Multi-update doesn't acquire thr_lock.c write locks on table participating
in its join which are not updated. As result such statement can run even
if some other thread locks tables which are not updated but participate
in its main join using LOCK TABLE READ. Since we acquire SW metadata lock
for all tables participating in Multi-UPDATE join the situation is going
to change once LOCK TABLE READ starts to acquire SRO lock - concurrent
LOCK TABLE READ on any table in join will block multi-update (AFAIU the
multi-update is the only place where we acquire metadata lock which is
stronger than thr_lock.c lock, so other places should not be affected).
Possible solutions for this issue are:

a) Accept change in behavior. The upside is that code stays simple, the
   downside is that some users may encounter problems + new behavior might
   be hard to explain without referring to implementation. Support Team
   was asked about this alternative and majority of people who answered
   seem to be OK with it (there is one person who objects).
   Also, to reduce the impact of this change in behavior, we can downgrade
   SW locks for tables which are read only  to SR locks.

b) Keep behavior backward-compatible. Change code to acquire S locks
   initially and then upgrade them to SR or SW locks after figuring out if
   specific table in join going to be only read or read and updated.
   Such an upgrade could lead to deadlocks which will be detected by MDL
   subsystem and need to be handled.
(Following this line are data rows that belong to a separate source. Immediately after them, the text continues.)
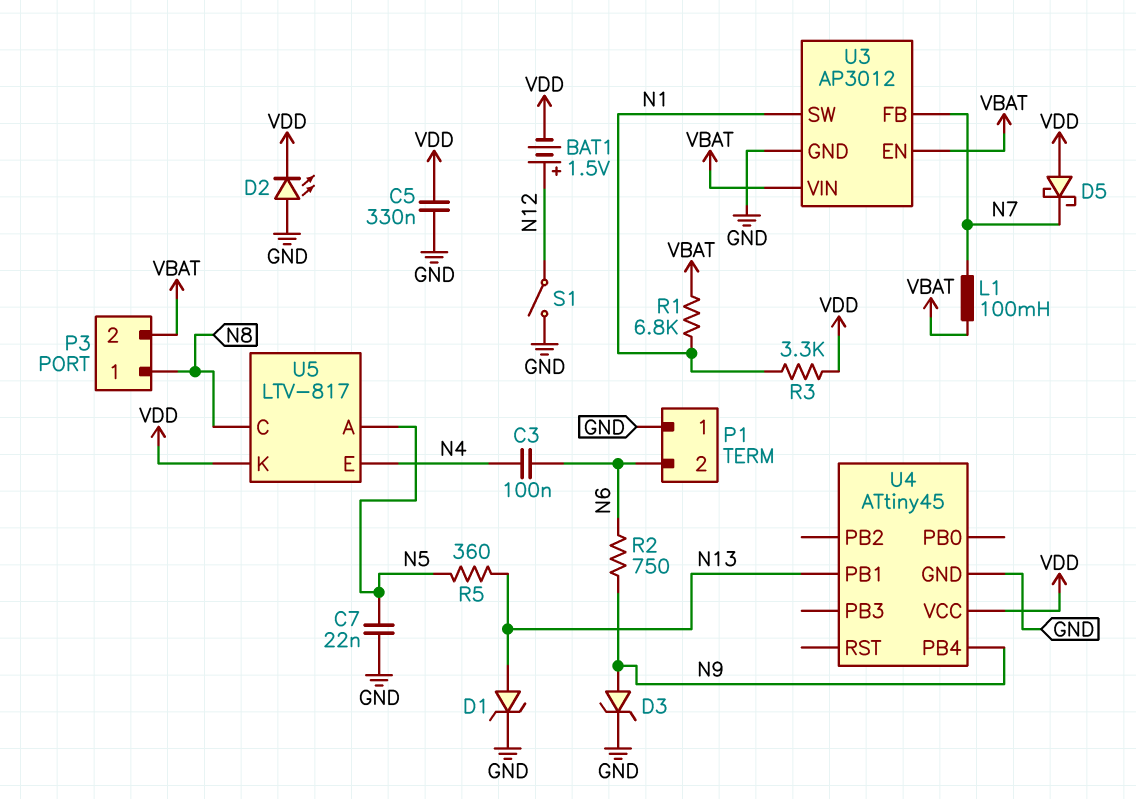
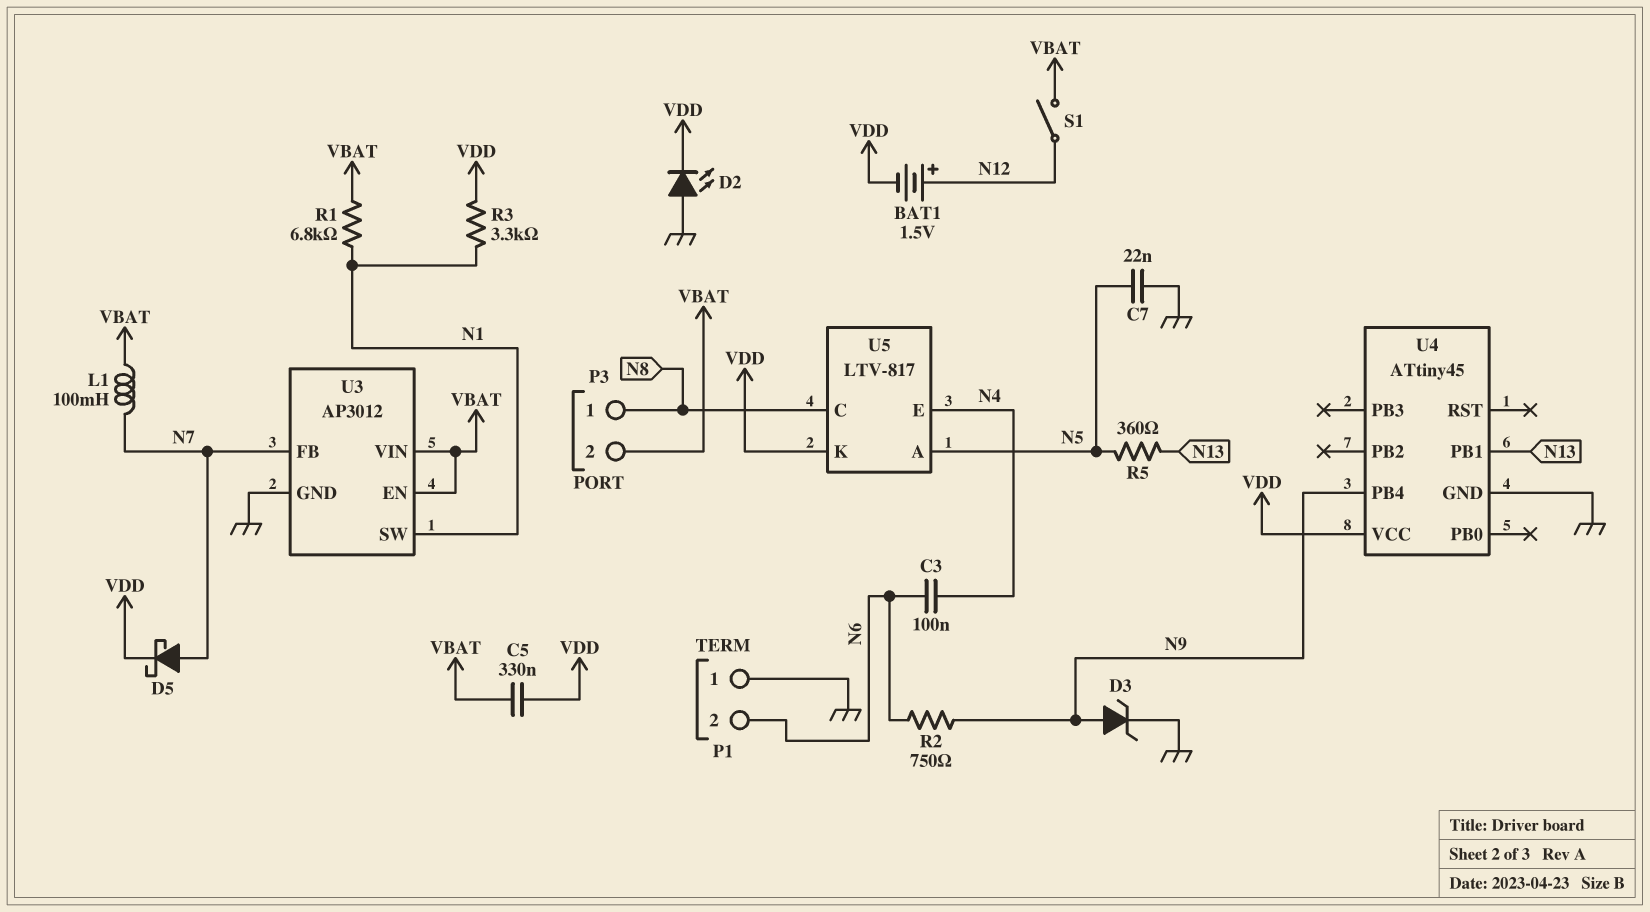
C5: 330nF (GND, VDD) -> 330nF (VBAT, VDD)
D1: zener (A N13, K GND) -> none
D5: schottky (A VDD, K N7) -> schottky (A N7, K VDD)
S1: switch (GND, N12) -> switch (N12, VBAT)

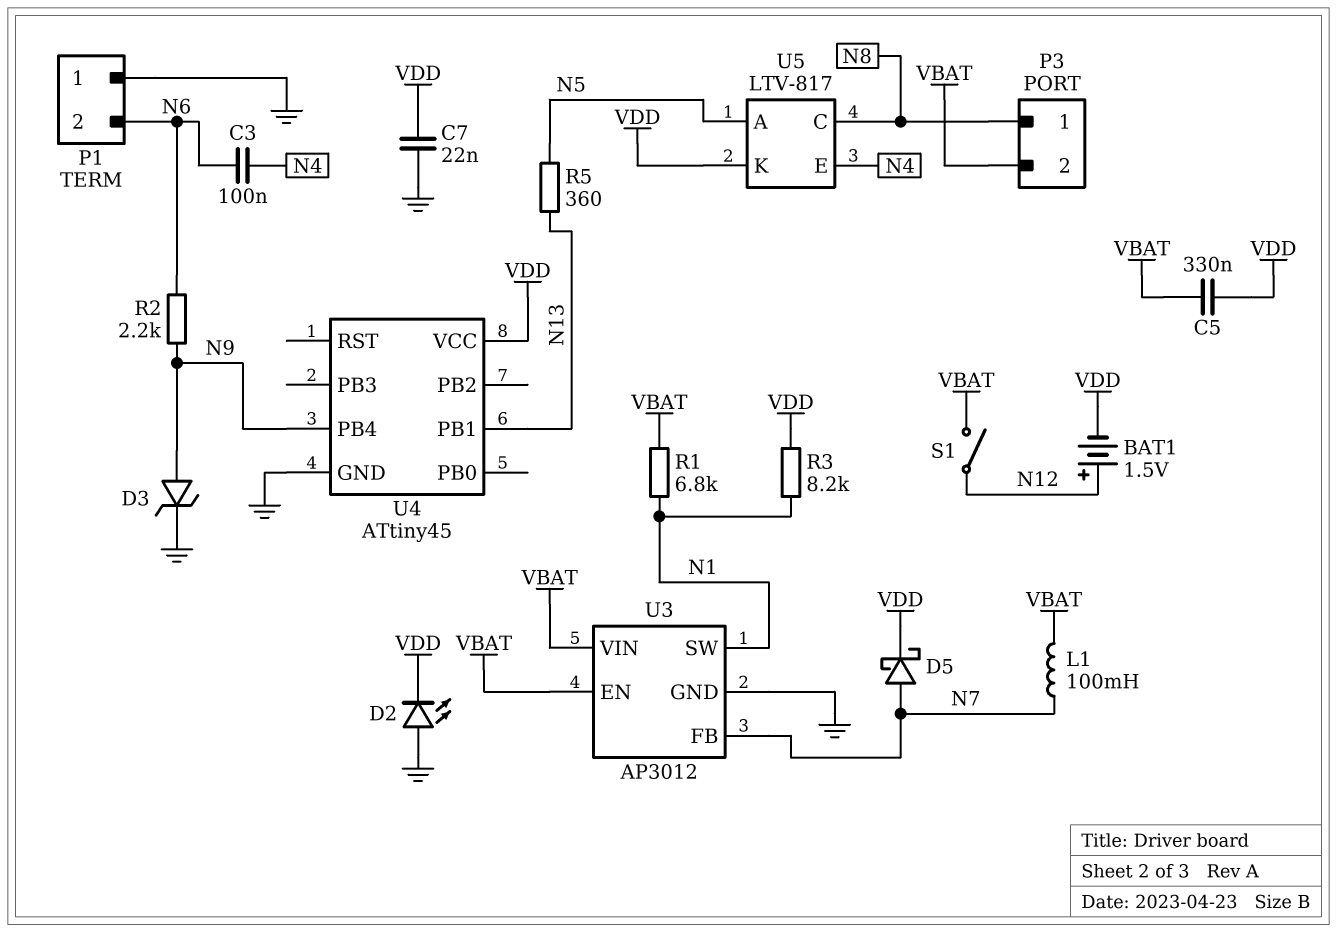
C7: 22nF (GND, N5) -> 22nF (GND, VDD)
R2: 750 (N6, N9) -> 2.2k (N6, N9)
R3: 3.3k (N1, VDD) -> 8.2k (N1, VDD)

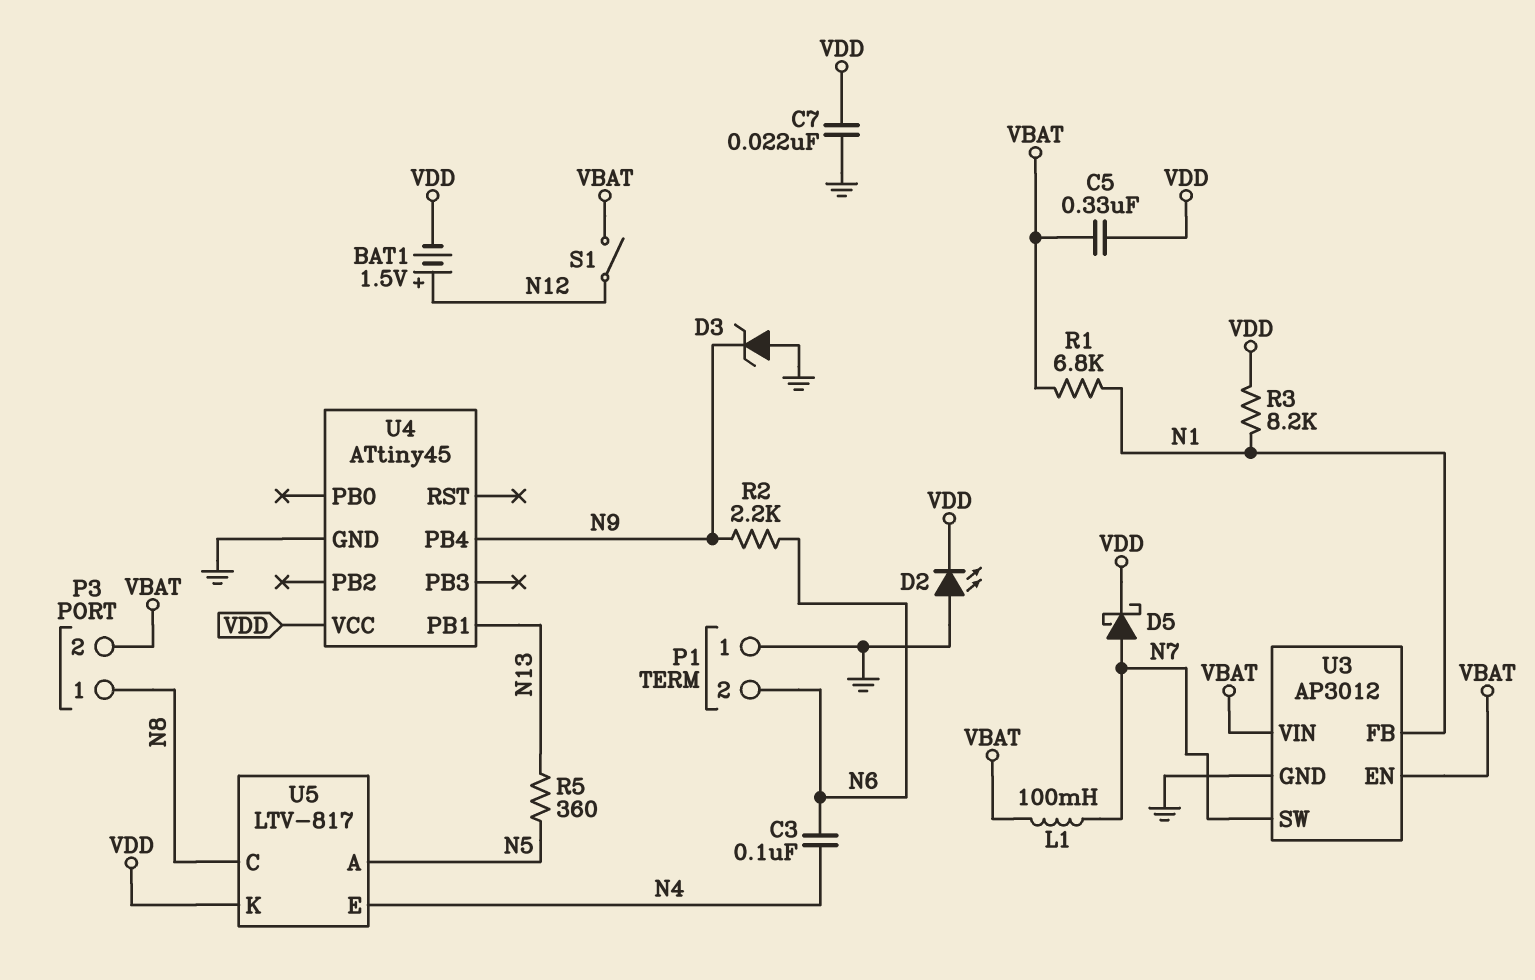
D3: zener (A N9, K GND) -> zener (A GND, K N9)
U3 pin FB: N7 -> N1
U3 pin SW: N1 -> N7

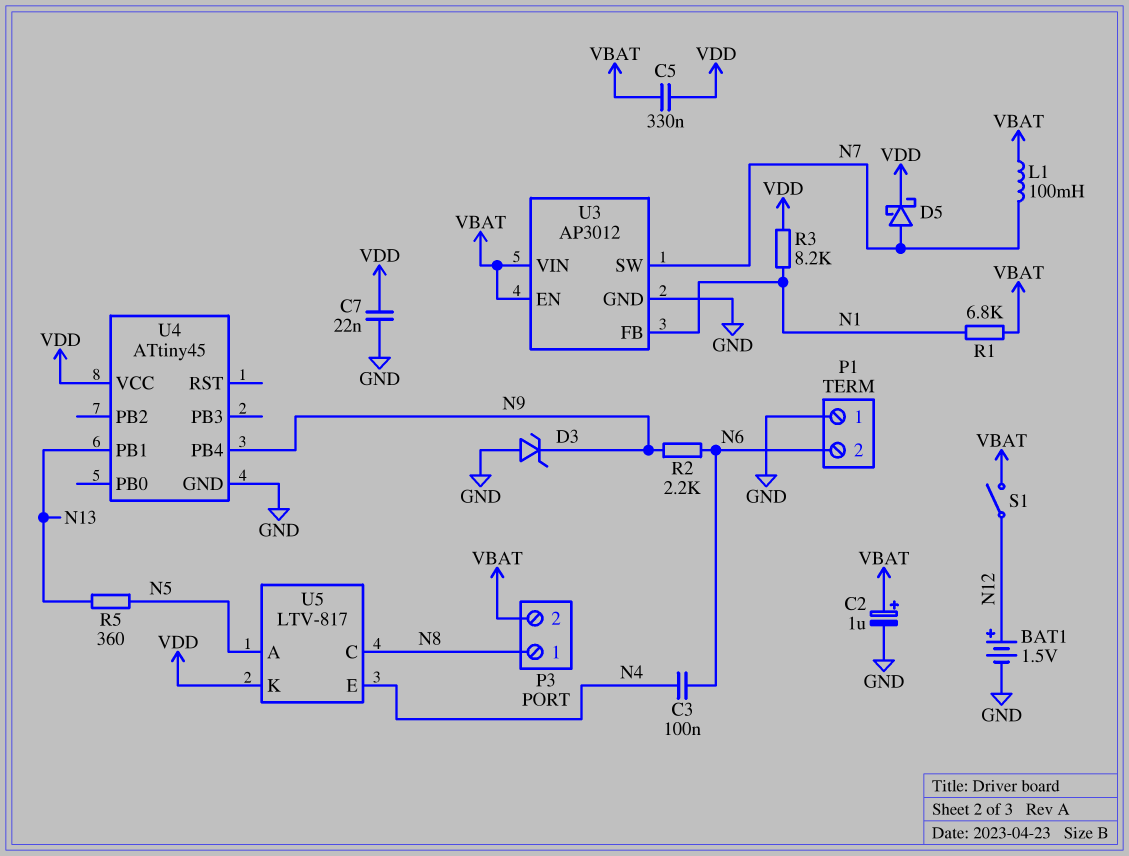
BAT1: 1.5V (plus N12, minus VDD) -> 1.5V (plus N12, minus GND)
C2: none -> 1uF (plus VBAT, minus GND)
D2: LED (A GND, K VDD) -> none

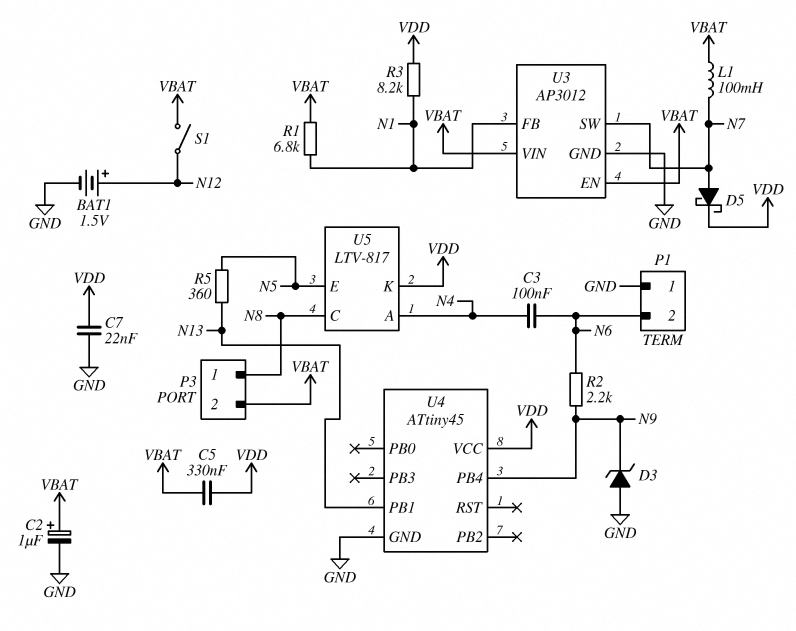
U5 pin A: N5 -> N4
U5 pin E: N4 -> N5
Code which clean-ups after resolving
   columns from SET clause and allows to restart locking is present in 5.1.
   The awkwardness of this code (and the fact that it has caused some
   problems in the past) is the main downside of this approach. The upside -
   absence of change in behavior. Performance impact of lock upgrade and
   deadlock handling is negligible since upgrade takes "fast path" and
   deadlocks can occur only due to concurrent multi-update and DDL.

The suggestion is to go with option a) since it is more straighforward and
there were not strong opposition to it from Support. We still will be able
to implement option b) later if there will be loud complaints after MRU/RC
with this task is out.


Details: Not acquiring thr_lock.c locks for InnoDB
==================================================

Changing InnoDB to not acquire thr_lock.c locks itself is fairly
straightforward:

I)   We need to change ha_innobase::lock_count() to return 0, so no
     (THR_LOCK*) elements are allocated in MYSQL_LOCK::locks[] array for
     InnoDB tables.
II)  We need to ensure that ha_innobase::store_lock() doesn't try to store
     type of thr_lock.c lock in MYSQL_LOCK::locks[] array. Note that this
     method still needs to be called as it plays important role in
     determining type of row-locks used by InnoDB (as well as
     ha_innobase::externa_lock() and ha_innobase::start_stmt()).
     Refactoring this part of SE API is subject of different WL.
III) We need to double check that code in sql/lock.cc dealing with
     MYSQL_LOCK structure and thr_lock.c locks correctly handles all
     situations for SEs which don't use any thr_lock.c locks and
     return 0 as handler::lock_count().